┌─ Supplied passage

The treatment fluids generally contain a base fluid and one or more
additives. As used herein, the term "base fluid" means the liquid
that is in the greatest concentration and is the solvent of a
solution or the continuous phase of a heterogeneous fluid.
[0009] Additional applications of treatment fluids include, but are
not limited to, augmenting the dehydration and clean separation of
oil and water-phases indigenous to produced hydrocarbon liquids, to
help break and prevent formation of emulsions during subterranean
flow, to impart differential wetting of subterranean surfaces to
facilitate concurrent flow of liquids, to disperse problematic
colloidal solids and heavy hydrocarbons, to augment the inhibition
of water imbibition, hydration and swelling of water-sensitive
subterranean rock formations, and to facilitate the removal of
undesirable materials from surfaces. Other additional applications
of a treatment fluid include detergents (e.g., for clothes),
personal care formulations (e.g., hair shampoos and conditioners,
hand soaps), industrial cleaners, paints and coatings, and mining
operations. There may be other industrial applications not
specifically mentioned that the disclosed surfactant and treatment
fluid containing the surfactant may be used in.
[0010] A surfactant is one type of additive that can be included in
a treatment fluid. The surfactant can impart desirable properties
to the treatment fluid. A surfactant is an amphiphilic molecule
comprising a hydrophobic tail group and a hydrophilic head group.
The hydrophilic head can be charged. A cationic surfactant includes
a positively-charged head. An anionic surfactant includes a
negatively-charged head. A zwitterionic surfactant includes both a
positively- and negatively-charged head. A surfactant with no
charge is called a non-ionic surfactant.
[0011] A surfactant can lower the interfacial tension between two
liquids or between a solid and a liquid. As such, a surfactant can
be used to reduce the surface tension between the solids of a
subterranean formation and the treatment fluid in order for the
treatment fluid to penetrate farther into the formation. A
surfactant can also be used to change the wettability of the
surface of solids of a formation. Wettability means the preference
of a surface to be in contact with one liquid or gas rather than
another. Accordingly, "oil-wet" means the preference of a surface
to be in contact with an oil phase or gas phase rather than a water
phase, and "water-wet" means the preference of a surface to be in
contact with a water phase rather than an oil phase or gas phase. A
surfactant can be used to change the wettability of the surface of
the solids from being water-wet to being oil-wet or vice versa. In
some cases, surfactants adsorbed onto a surface can equalize or
even lessen the affinity of both oil and water to that surface.

└─

● Stated problem
In the passage on treatment fluids and surfactants, what is a surfactant with no charge called?

┌─ Recorded information

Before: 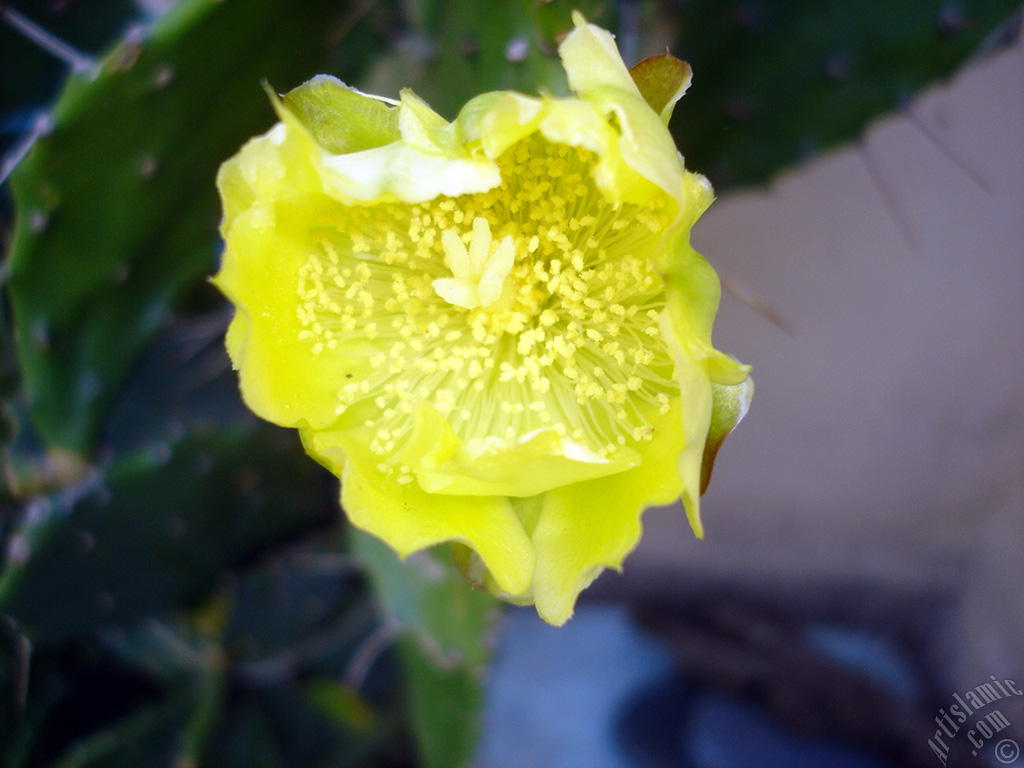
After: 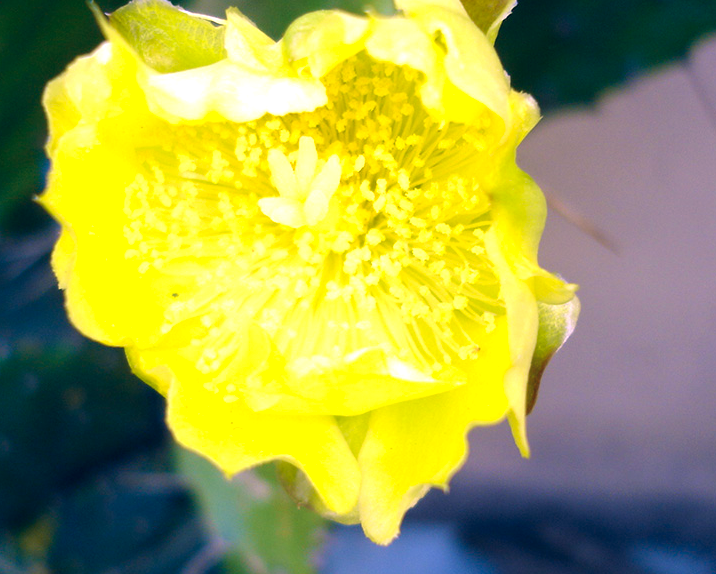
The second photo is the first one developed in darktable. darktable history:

└─

● Final result
A non-ionic surfactant.